ALWAYS Pebbles (MCA 10025)
If producers L.A. and Babyface are the Jimmy Jam and Terry Lewis of West Coast R&B, then Pebbles is their Janet Jackson. Good as the analogy is, though, it isn't enough to make "Always" the California equivalent of Jackson's "Rhythm Nation." Granted, this album does boast a similar assortment of issue-oriented dance songs ("Say a Prayer for Me") and gooey love ballads ("Why Do I Believe"). But instead of the muscular insistence of Jackson's music, Pebbles prefers a softer sell, one which takes its strength from subtle soulfulness.
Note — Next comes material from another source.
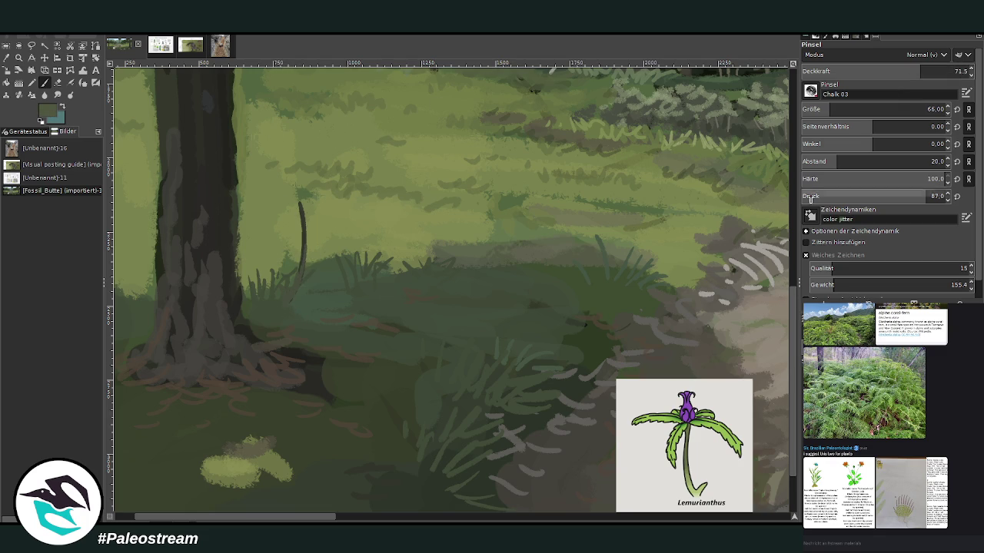
click(947, 71)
And while that hardly keeps the singer from getting nasty when need be -- notice how easily she keeps pace with Salt-N-Pepa on "Backyard" -- it makes for enticingly understated pop.
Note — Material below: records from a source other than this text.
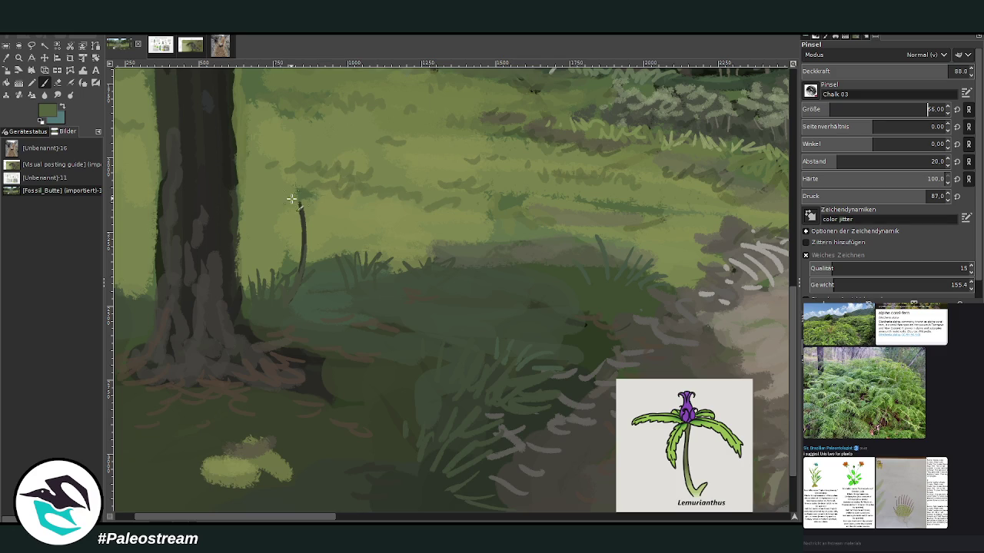
mouse_move(300, 205)
mouse_down()
mouse_move(275, 231)
mouse_move(329, 229)
mouse_move(338, 215)
mouse_move(264, 213)
mouse_up()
LISTEN WITHOUT PREJUDICE,VOL. 1
George Michael (Columbia 46898)
Back when George Michael was largely known for lyrics like "Wake me up before you go-go," the idea of treating him as a serious artiste seemed almost laughable. Not any more, though. "Listen Without Prejudice, Vol. 1" is the sort of album that wears its furrow-browed intensity as a badge of honor as it turns the world's problems into pop songs. Yet for all his ambition, Michael mostly avoids trying to save the world with a catchy chorus; instead, what he offers is a mix of melody and empathy as he delivers songs that are as tuneful as they are reflective. Which, frankly, is a better deal for all concerned, since his music is invariably better than his advice.